Black and minoritised women especially bear the brunt of systemic racism, and the evidence is well-documented:
- Black women are five times more likely to die in childbirth than white women1
- Black girls are twice as likely to be excluded from school than white girls2
- Black patients are 40% less likely to medication needed for acute pain relief3
- Six in 10 domestic abuse victims who accessed housing after leaving shelters for those fleeing abusive partners are from a BAME background4
- Black women are less likely to report domestic abuse for fear of deportation5
- BAME and migrant women experience higher rates of domestic homicide6
As an organisation dedicated to defending the rights of BAME and migrant women, these statistics come as no shock, and constitute a public health emergency. The Covid-19 crisis has also exposed serious health inequalities that existed long before its onset, with Black and Asian people twice as likely to die from the virus compared to the white population. Similar disparities exist in service provision across multiple sectors involved in responses to violence against women and girls (VAWG).7
Urgent action is needed to strengthen specialist support services for individuals affected by harmful practices such as forced and child marriage, FGM, and breast ironing (among others) particularly in prosecution, policing8 and social work9. This must begin with an acknowledgement within these services of the lack of cultural competency that too often lets those at-risk slip through the net.
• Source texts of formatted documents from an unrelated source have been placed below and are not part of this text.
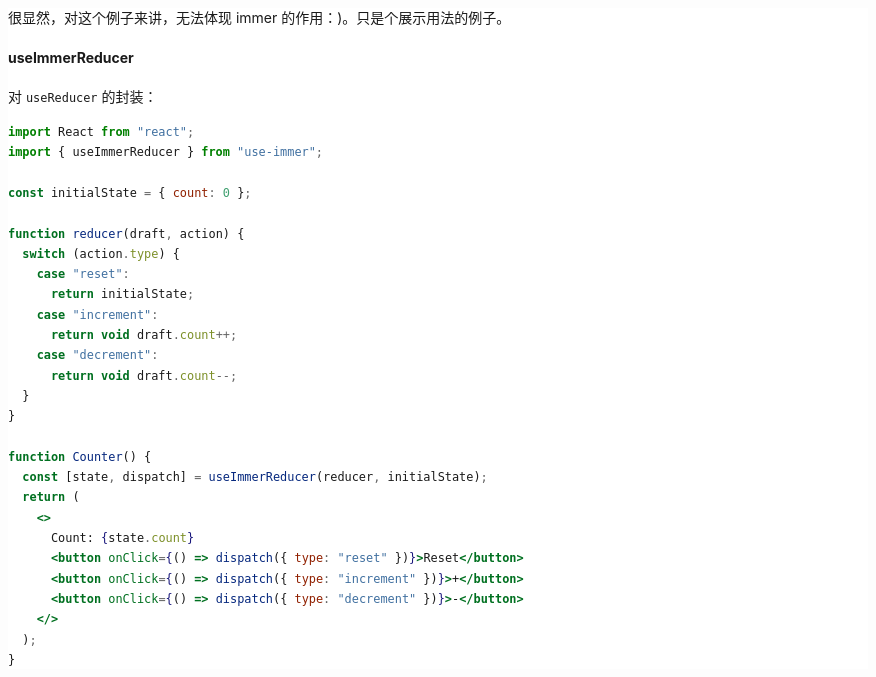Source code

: 很显然，对这个例子来讲，无法体现 immer 的作用：)。只是个展示用法的例子。

#### useImmerReducer

对 `useReducer` 的封装：

```jsx
import React from "react";
import { useImmerReducer } from "use-immer";

const initialState = { count: 0 };

function reducer(draft, action) {
  switch (action.type) {
    case "reset":
      return initialState;
    case "increment":
      return void draft.count++;
    case "decrement":
      return void draft.count--;
  }
}

function Counter() {
  const [state, dispatch] = useImmerReducer(reducer, initialState);
  return (
    <>
      Count: {state.count}
      <button onClick={() => dispatch({ type: "reset" })}>Reset</button>
      <button onClick={() => dispatch({ type: "increment" })}>+</button>
      <button onClick={() => dispatch({ type: "decrement" })}>-</button>
    </>
  );
}
```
Multilingual service provision, an end to ‘No Recourse to Public Funds’, appropriately contextualised diversity and inclusion training with Board level buy-in, increased specialist BAME refuge space, improved data recording of incidents relating to ‘honour’ based abuse – these are just a few measures desperately needed to protect the most vulnerable in our society, and those most impacted by racial inequality.
Finally, we acknowledge that much work needs to be done by non-Black people of colour to address anti-Blackness in our own communities. Racism is at times a driving factor behind forced and child marriage for example, particularly when an individual at risk expresses a desire for a romantic relationship with someone outside of an ‘accepted’ ethnicity. Colourism and caste privilege also need to be addressed.
We will take active steps to operate as anti-racist by ensuring no racial inequality or hierarchy is alive in our organisation.
We hold ourselves internally and publicly accountable by removing any barriers that may keep victims or employees from being treated equally, and ensuring their voices are heard, valued and recognised accordingly.
We stand in solidarity with Black communities against racism and commit to playing our part in ending racial inequality.